File Under ‘Nightmare’

Information overload has acquired a regulatory dimension, forcing senior executives to take notice.

Not long ago, the topics of data retention and records management elicited yawns from senior executives. After all, the storing of old documents and E-mails hardly seemed like a strategic imperative. But if those executives are yawning now, it’s not from boredom but from being up all night worrying.

Data retention is yet another new priority created as a result of corporate accounting scandals and Sarbanes-Oxley. What had once been the domain of file clerks has suddenly become an agenda item for CEOs and corporate boards concerned about the consequences of failing to keep certain records for specified periods of time.

“Records-keeping was something many people didn’t give a lot of thought to,” says Ronald Folwell, CFO at DiMare Home-stead, an agricultural company in Homestead, Florida. “Now we’re thinking about the kinds of data we have, where we keep it, and how we keep it.”
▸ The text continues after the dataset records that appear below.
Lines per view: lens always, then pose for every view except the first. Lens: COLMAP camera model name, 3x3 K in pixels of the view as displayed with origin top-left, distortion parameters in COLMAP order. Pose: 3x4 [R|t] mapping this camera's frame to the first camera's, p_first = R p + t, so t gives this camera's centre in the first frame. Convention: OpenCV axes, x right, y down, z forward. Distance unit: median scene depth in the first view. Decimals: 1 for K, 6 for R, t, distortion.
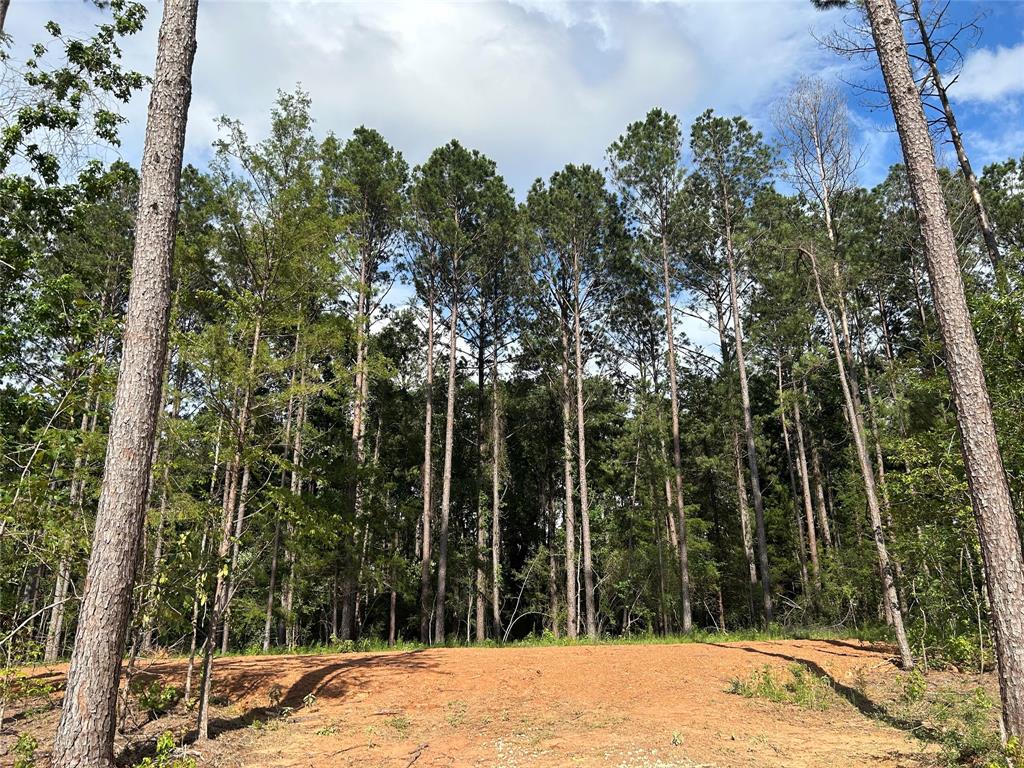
lens RADIAL K [[759.7, 0, 506.2], [0, 759.7, 384.8], [0, 0, 1]] dist [0.076690, -0.107709]
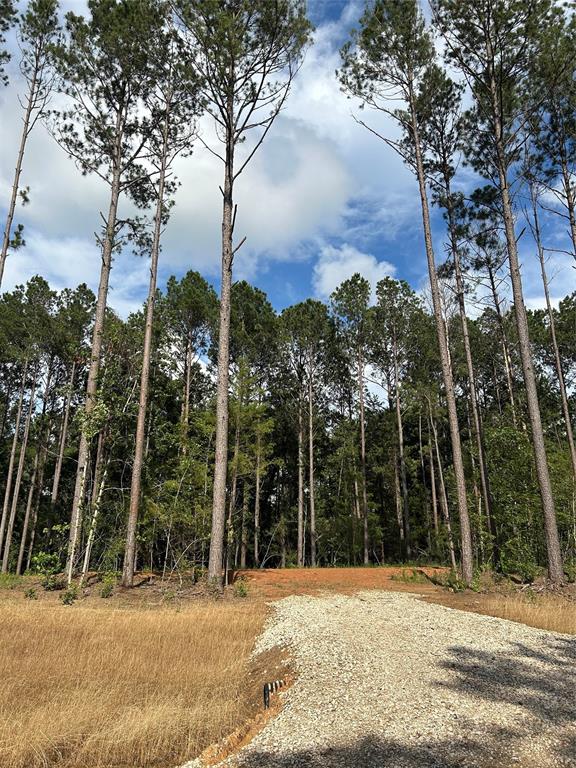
lens RADIAL K [[569.7, 0, 283.6], [0, 569.7, 371.4], [0, 0, 1]] dist [0.076690, -0.107709]
pose [[0.994286, 0.046321, 0.096173, -0.091307], [-0.043560, 0.998582, -0.030616, -0.075261], [-0.097454, 0.026252, 0.994894, -0.293468]]
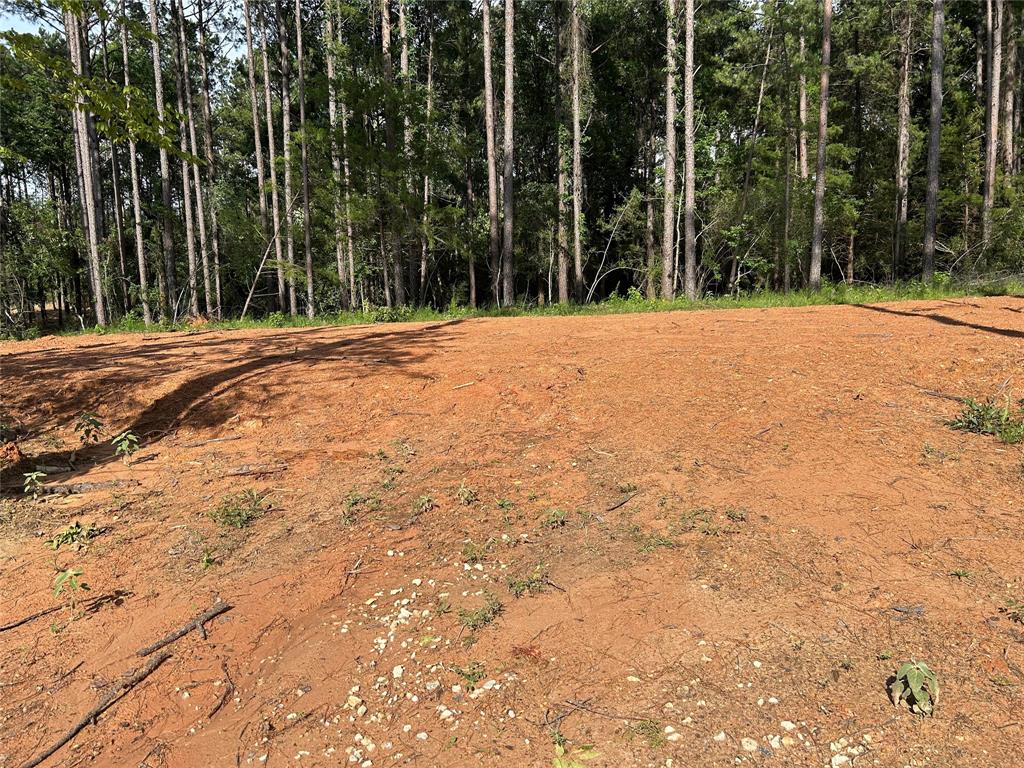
lens RADIAL K [[759.7, 0, 506.2], [0, 759.7, 384.8], [0, 0, 1]] dist [0.076690, -0.107709]
pose [[0.990601, -0.003987, -0.136723, 0.022113], [0.062093, 0.903754, 0.423525, 0.045249], [0.121875, -0.428034, 0.895507, 0.158302]]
Senior financial executives, in particular, need to help drive efforts to better manage data and lend support to IT projects that achieve that goal. “At the end of the day, the CFO is the gatekeeper who has to make sure we keep good records and document the things we do and the business decisions we make,” says Marc Teal, CFO at Boston Capital, a real-estate financing and investment company.

Sarbanes-Oxley has made gatekeeping more hazardous, threatening heavy fines and prison sentences for those who alter, destroy, or falsify financial records or data that might be needed for proceedings such as government investigations and trials. Sarbanes-Oxley specifies how long certain data must be kept, but raises enough questions in other areas to create a field day for lawyers and consultants.
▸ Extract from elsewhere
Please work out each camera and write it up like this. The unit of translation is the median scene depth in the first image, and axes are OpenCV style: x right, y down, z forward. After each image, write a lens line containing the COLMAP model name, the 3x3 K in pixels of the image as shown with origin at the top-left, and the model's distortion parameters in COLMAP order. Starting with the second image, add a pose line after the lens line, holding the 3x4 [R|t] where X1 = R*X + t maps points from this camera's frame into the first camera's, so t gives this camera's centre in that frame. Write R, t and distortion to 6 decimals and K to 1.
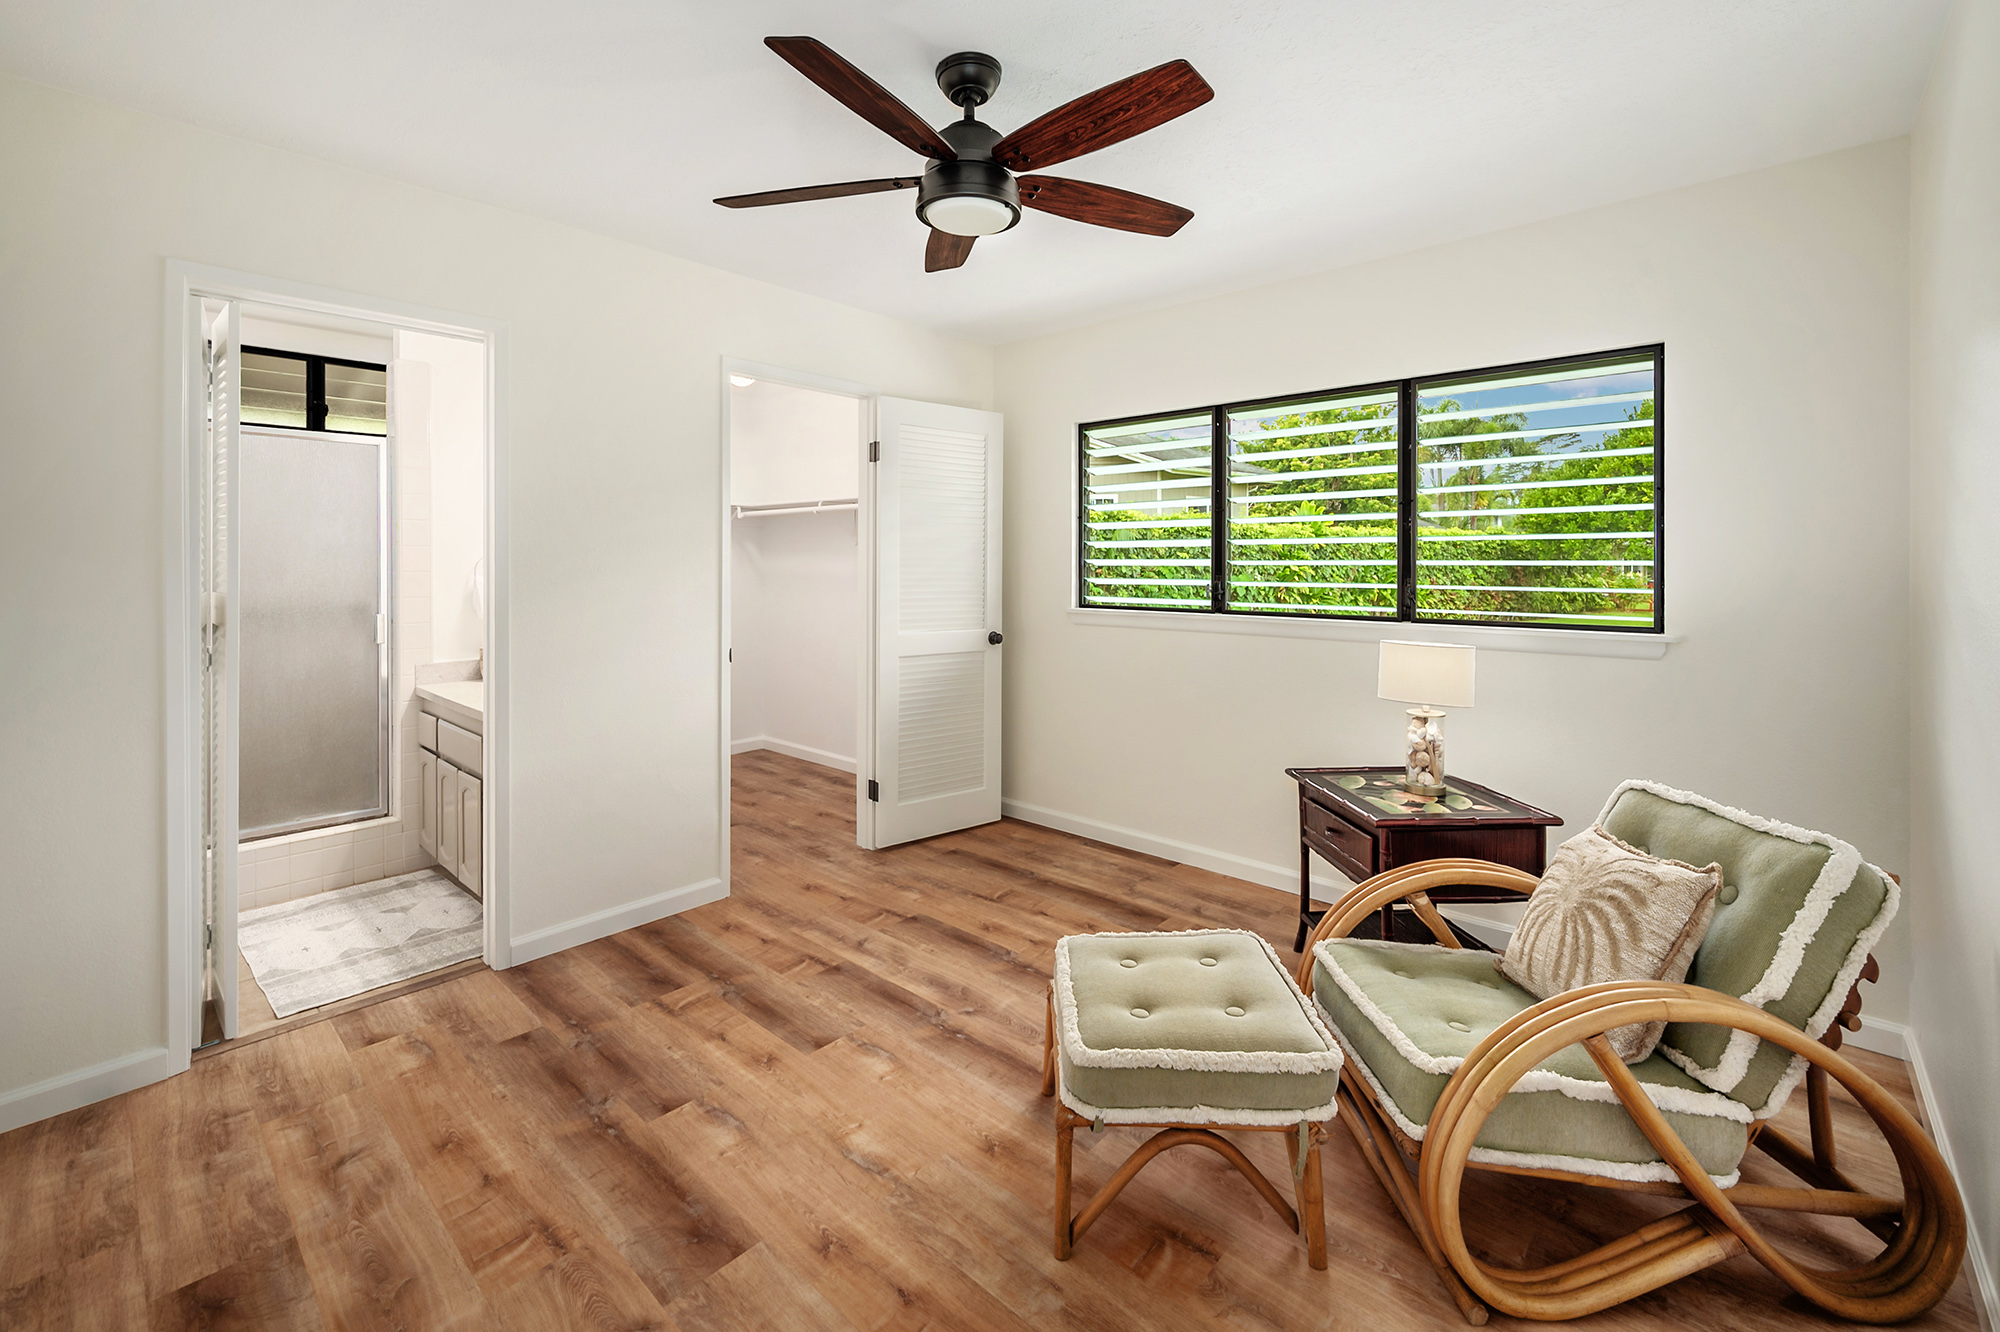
lens RADIAL K [[856.0, 0, 995.1], [0, 856.0, 553.7], [0, 0, 1]] dist [0.000865, 0.000133]
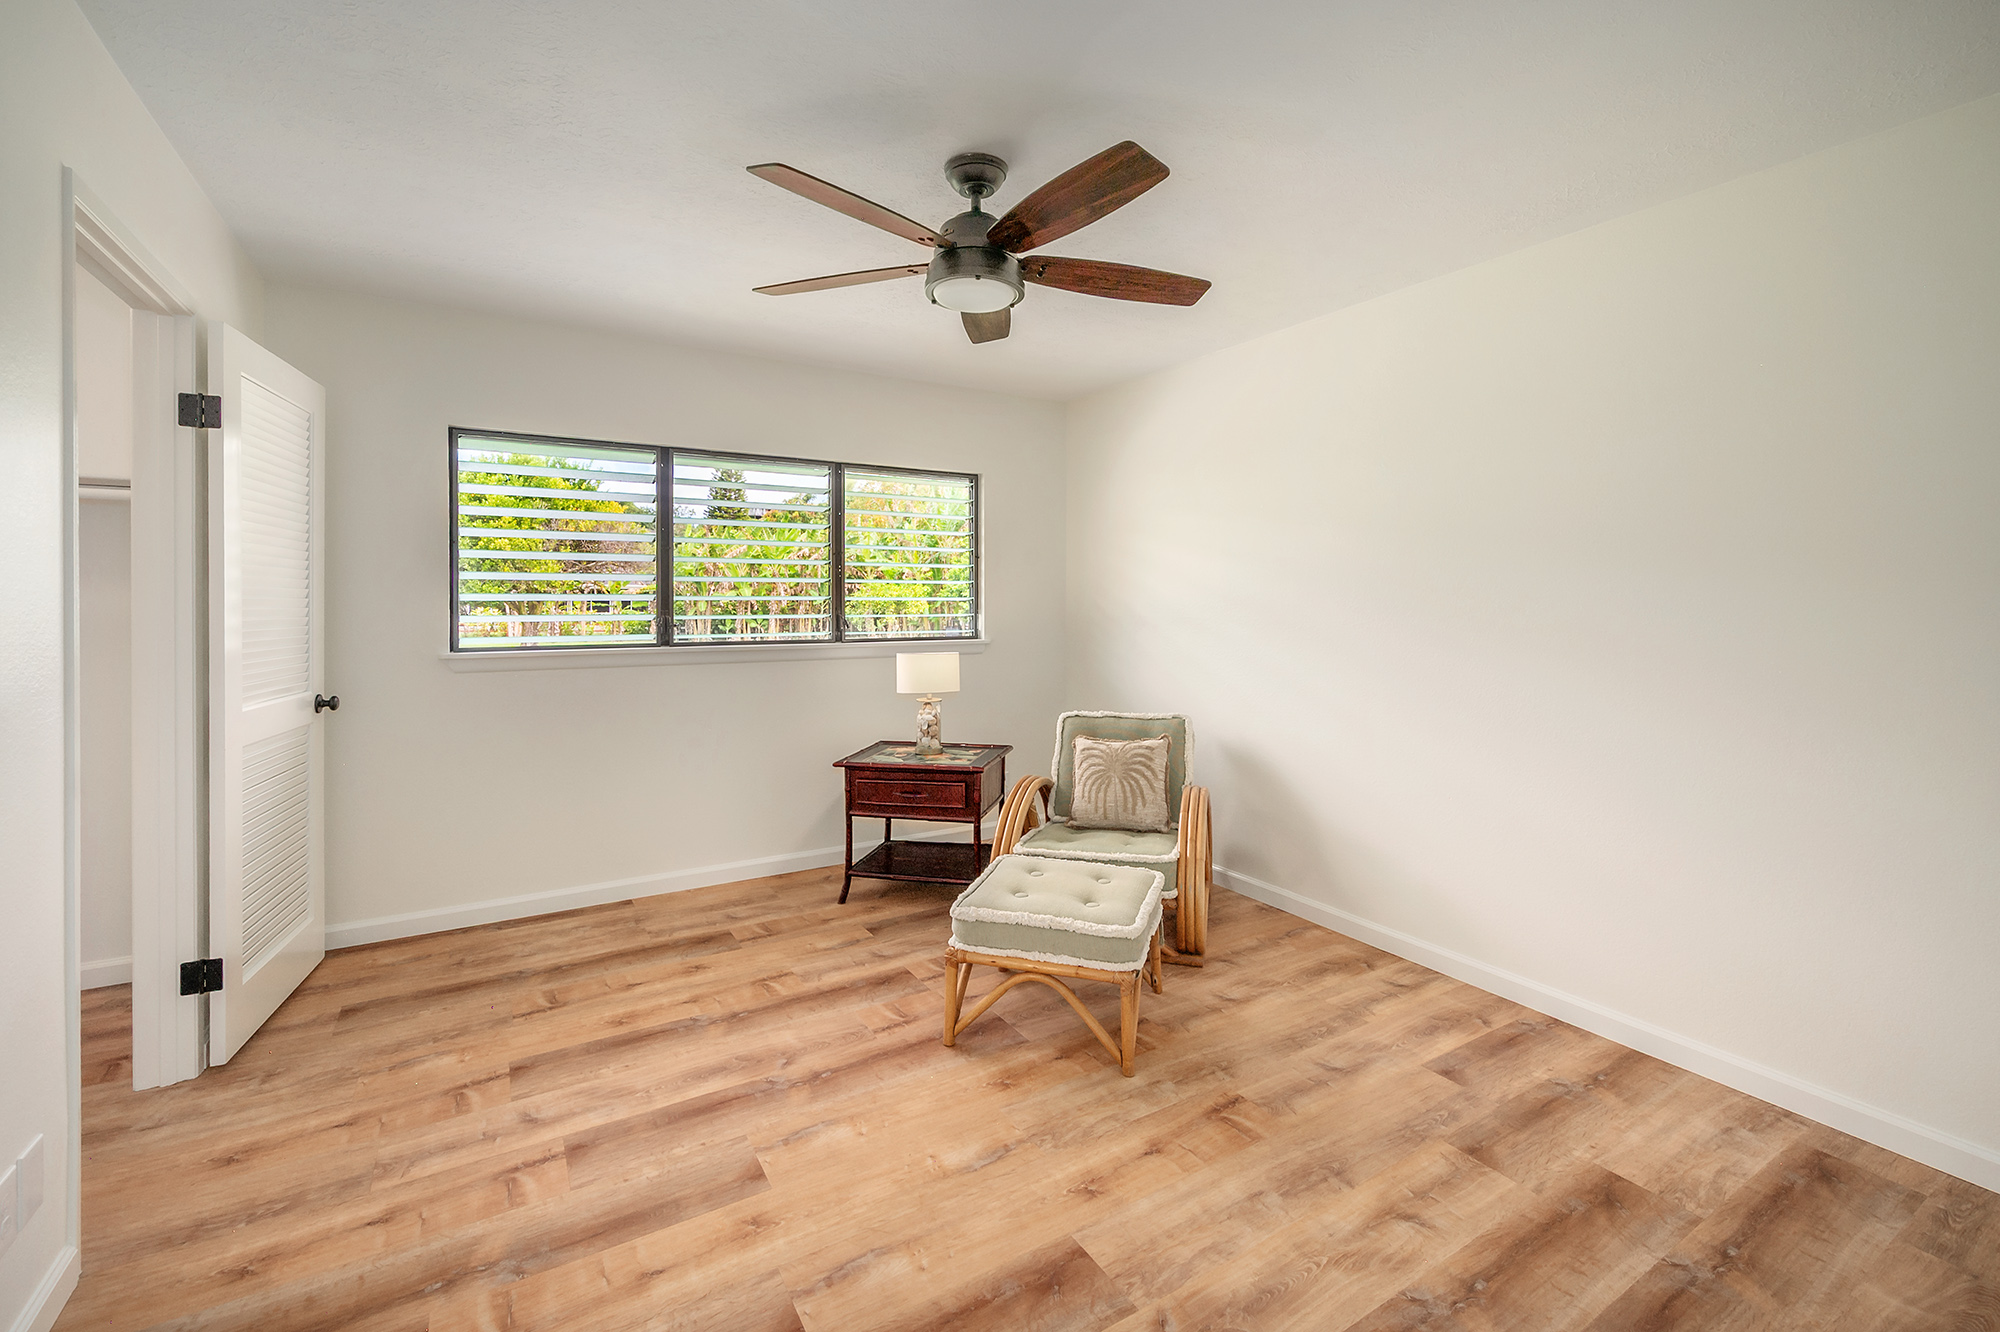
lens RADIAL K [[806.8, 0, 930.2], [0, 806.8, 602.9], [0, 0, 1]] dist [-0.000213, -0.000117]
pose [[0.325238, -0.001773, 0.945631, -0.810289], [-0.013111, 0.999894, 0.006384, 0.009185], [-0.945541, -0.014474, 0.325180, 0.541589]]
There are other data-retention regulations and laws, although they don’t all specify the length of time particular records must be kept. The Internal Revenue Service requires companies to retain accounting records and other financial data to support tax filings. The Uniform Electronic Transactions Act, approved by the National Conference of Commissioners on Uniform State Laws and passed by a majority of states, has data-retention requirements. The Occupational Safety and Health Administration has rules for retaining data about employees.

Retention requirements vary by industry. Financial firms must comply with Securities and Exchange Commission rules on data retention, including rules on how long to keep particular types of E-mail messages. The Food and Drug Administration (FDA) regulates the retention and security of electronic records in the pharmaceuticals and biotechnology industries. The Environmental Protection Agency has rules for managing environmental records and reports, whether paper or electronic. And health-care companies must take into account the Health Insurance Portability and Accountability Act when dealing with records retention. HIPAA focuses mainly on security and privacy but also involves data retention of patient records. Some data — such as customer-profiling information and sales trends — is of historical or business value and should be kept even if there’s no legal requirement to do so.

It may be tempting to keep everything, but companies should avoid the potentially costly problem of information overload. Many documents don’t need to be kept for more than two or three days, or for as long as they’re needed for business. This includes, for example, information used for background research, memos about company social events, and E-mails about trivial matters that don’t pertain to business.